- [PROVIDED PASSAGE]
In this talk we will present the general form of the thermodynamic
uncertainty relation for systems under arbitrary time-dependent driving from
arbitrary initial states [1]. This approach unifies earlier derived
relations valid for discrete Markovian systems or continuous overdamped Langevin
systems. One powerful application of the TUR is to infer entropy production
by observing an arbitrary current and its
fluctuations without knowing the details of the interactions or
underlying topology of the network. In this context we will extend the TUR
beyond currents to state
variables, which allows one to estimate entropy production by
only observing, e.g., a binary observable. We will illustrate the quality of the
bounds for various types of observables for the dynamical unfolding of a small
protein, which is based on extant experimental data.
As another important application of the TUR we
will show how to bound the efficiency of cyclic heat engines by using
the TUR for periodically driven systems [2]. This bound on the efficiency involves the output
power, its fluctuations as well as its response with respect to the driving
frequency. It thus imposes fundamental constraints on every cyclic stochastic
heat engine for reaching Carnot efficiency.
[1] T. Koyuk and U. Seifert, Phys. Rev. Lett. 125, 260604 (2020).
[2] T. Koyuk and U. Seifert, Phys. Rev. Lett. 122, 230601 (2019).

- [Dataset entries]
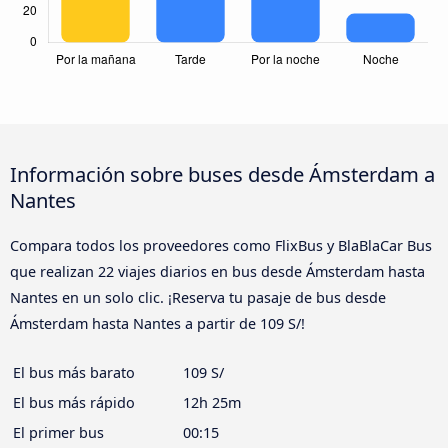
Información sobre buses desde Ámsterdam a
Nantes
Compara todos los proveedores como FlixBus y BlaBlaCar Bus
que realizan 22 viajes diarios en bus desde Ámsterdam hasta
Nantes en un solo clic. ¡Reserva tu pasaje de bus desde
Ámsterdam hasta Nantes a partir de 109 S/!
El bus más barato
109 S/
El bus más rápido
12h 25m
El primer bus
00:15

- [WHAT TO DO] Reproduce word for word the stretch of the passage on the thermodynamic uncertainty relation from "In this talk" through "extant experimental data.". These entries have no connection to the passage on the thermodynamic uncertainty relation.

- [TASK RESULT]
In this talk we will present the general form of the thermodynamic
uncertainty relation for systems under arbitrary time-dependent driving from
arbitrary initial states [1]. This approach unifies earlier derived
relations valid for discrete Markovian systems or continuous overdamped Langevin
systems. One powerful application of the TUR is to infer entropy production
by observing an arbitrary current and its
fluctuations without knowing the details of the interactions or
underlying topology of the network. In this context we will extend the TUR
beyond currents to state
variables, which allows one to estimate entropy production by
only observing, e.g., a binary observable. We will illustrate the quality of the
bounds for various types of observables for the dynamical unfolding of a small
protein, which is based on extant experimental data.